The property borders a famous salt lake called La Sal Vieja, or "old salt," mostly mesquite, cactus and scrub brush. It seems like every plant in the landscape has thorns, spines or claws and wants to scratch you.
We sat in a pop-up blind along a ridge where deer travel from the lake to dense mesquite stands nearby. Our patience wore thin at the day grew longer and hotter. After two hours of sitting in the blind, we opted to spot-and-stalk instead. After walking nearly two miles we spotted a young nilgai, but it slipped into the thick brush before we could set up for the shot.
We continued on and then set up near a cattle pond, hoping that deer would come there to drink.

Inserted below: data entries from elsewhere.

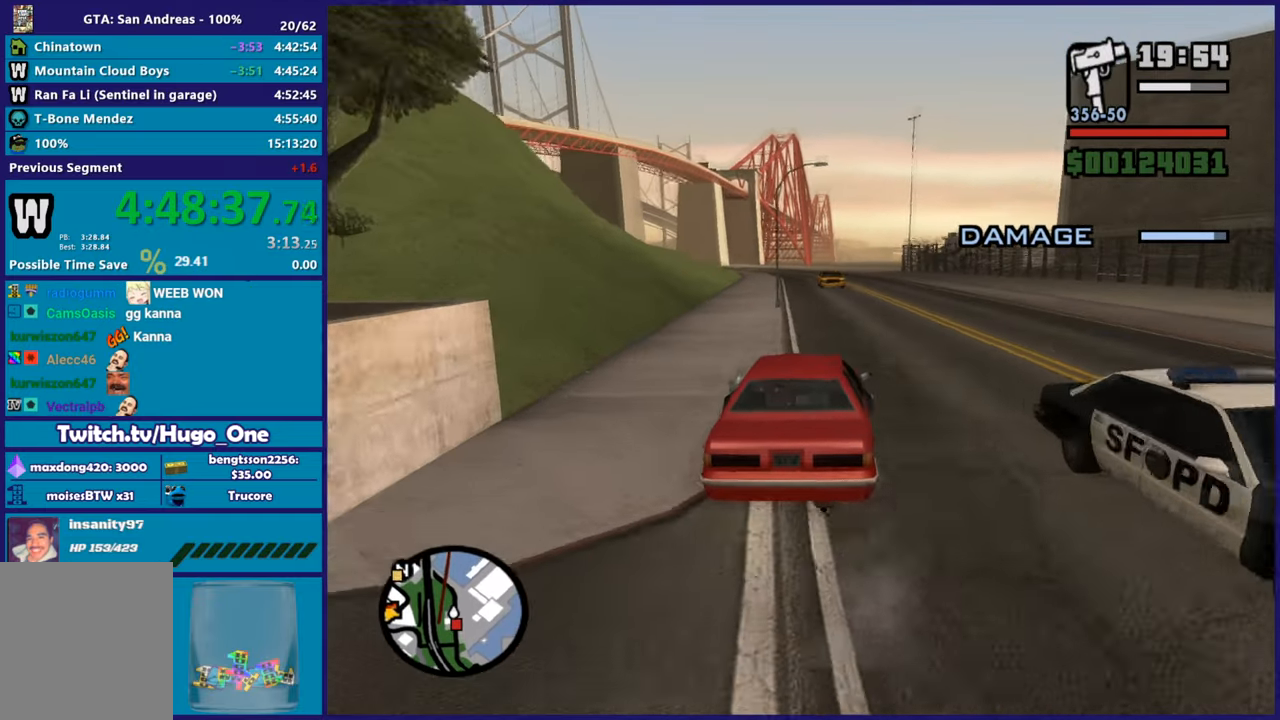
{"buttons": ["R2"], "left_stick": "left", "right_stick": "down-left", "button_events": []}
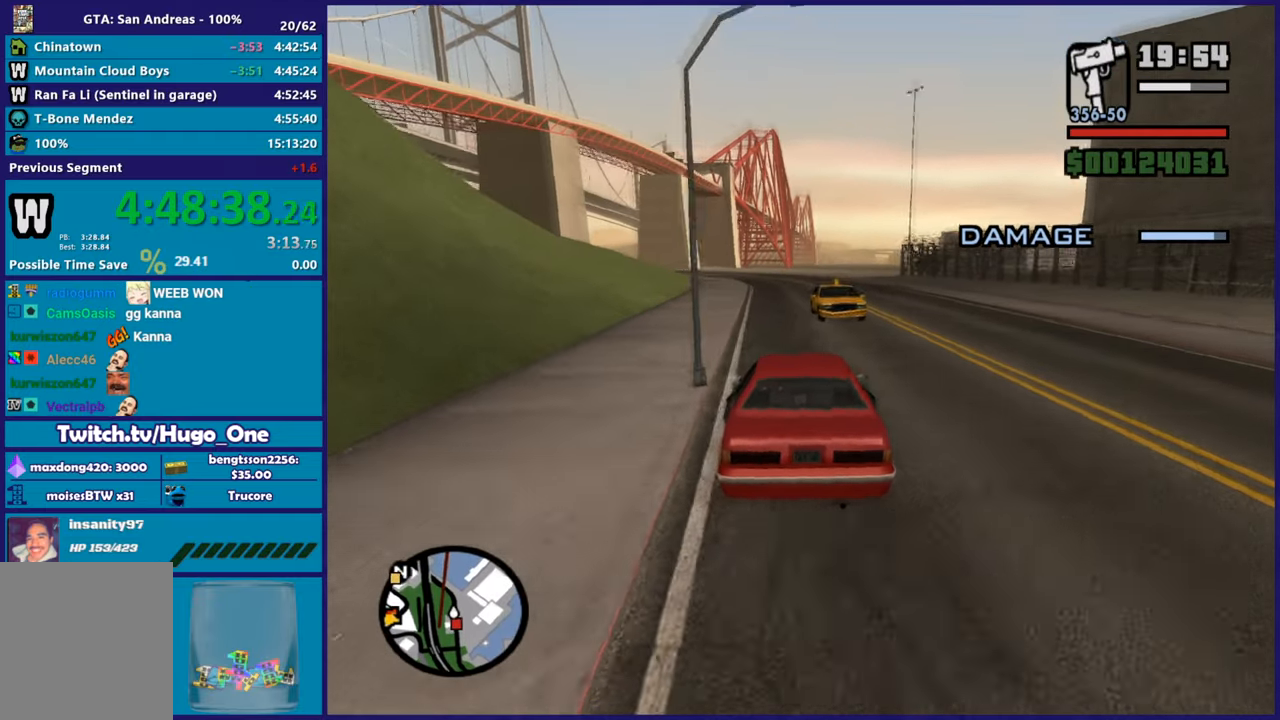
{"buttons": ["R2"], "left_stick": "center", "right_stick": "down-left", "button_events": []}
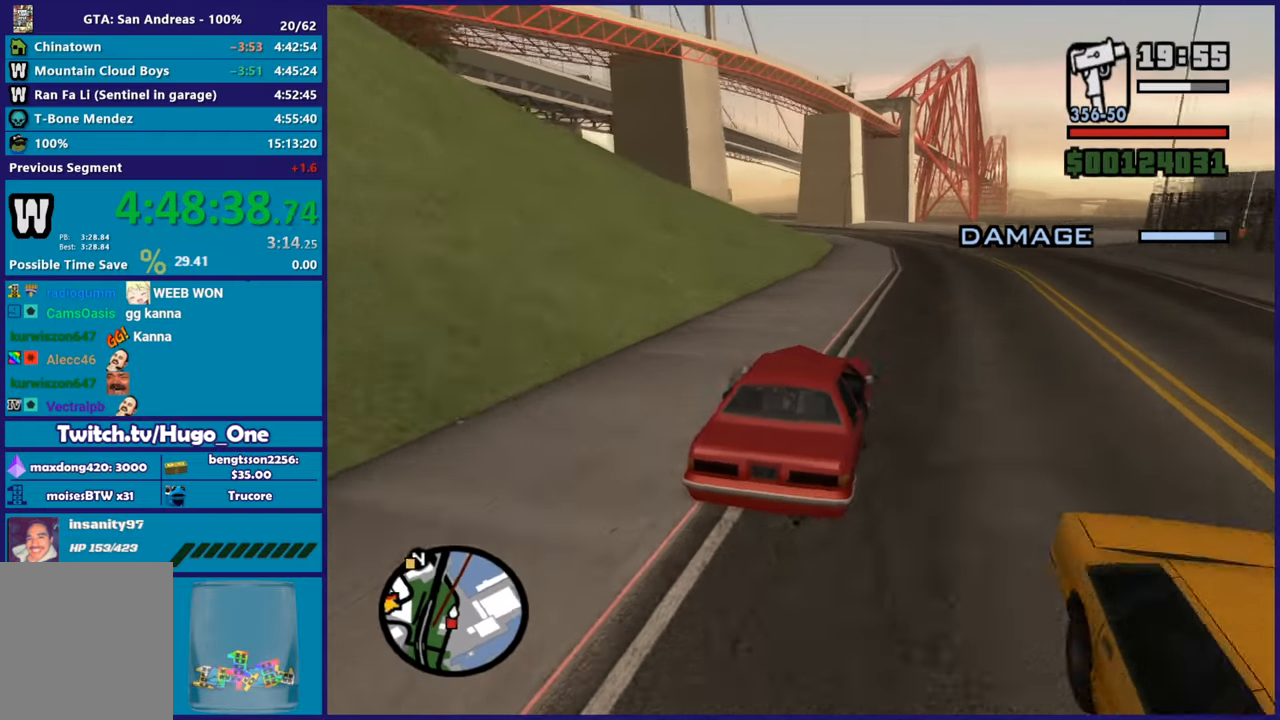
{"buttons": ["R2"], "left_stick": "up-left", "right_stick": "down-left", "button_events": []}
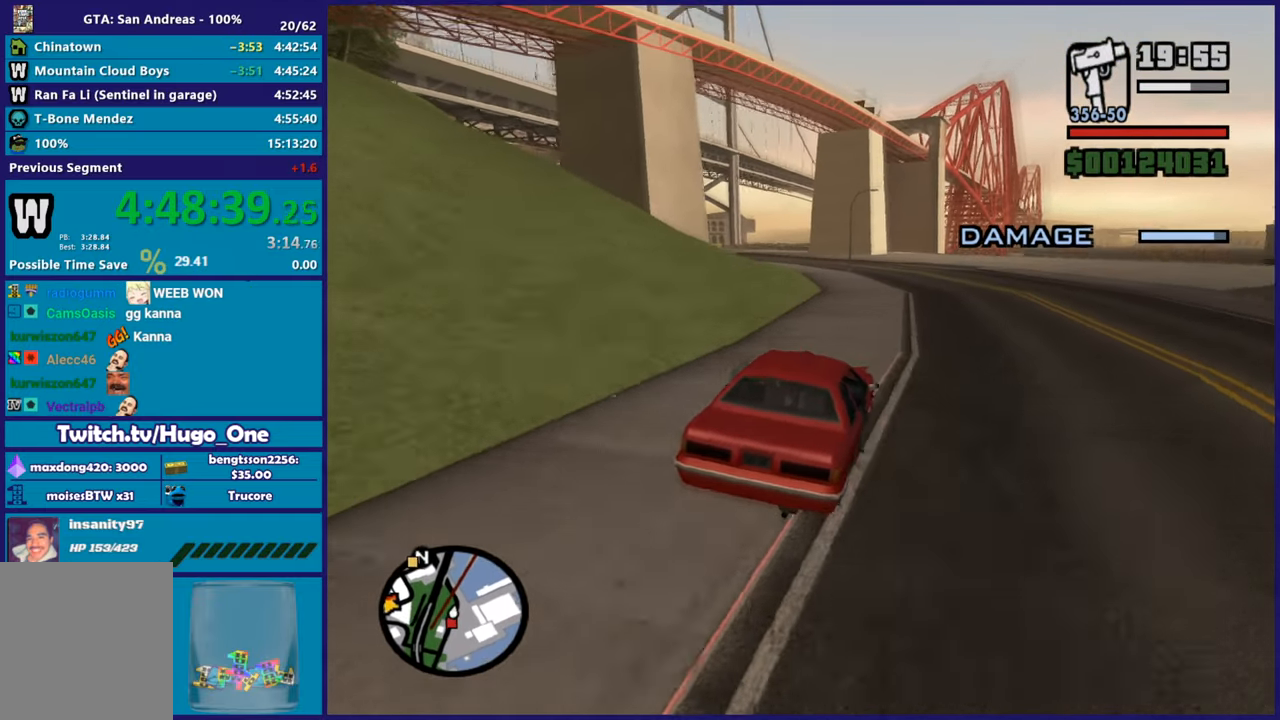
{"buttons": ["R2"], "left_stick": "up-left", "right_stick": "down-left", "button_events": []}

Kaitlyn relaxed in the shade, reading a book, while I served as sentry.
At sunset, I instructed Kaitlyn to sit in a folding hunting chair, test out the height of the shooting sticks and become familiar with objects around us. Everything was coming together. The wind had settled down to a light breeze and was in our favor.
Kaitlyn was fiddling with her clothing, as many 12-year-old girls do, but responded immediately when I tapped her on the leg. A doe was getting a drink of water. Kaitlyn set up her shooting sticks, resting on them the Stevens 200 in .243 that I had shortened and customized for her. She took a deep breath, and a muzzle flash later, her first deer was down.
We returned to the spot before dawn the next day, but the deer didn't cooperate. We decided to spot-and-stalk instead for a few hours. We then set up along a dirt road, and soon a young deer at came into view at 350-plus yards.
We quickly closed the distance to 250 yards and rested Kaitlyn's rifle on my backpack. Her first shot missed, scaring the nilgai from the tall grass and onto the dirt road, but her second shot connected, dropping the animal with a well-placed heart shot.
My thoughts on this hunt boil down to this:
Pulling the trigger is the easy part.
Watching your 12-year-old daughter harvest a deer . . . priceless!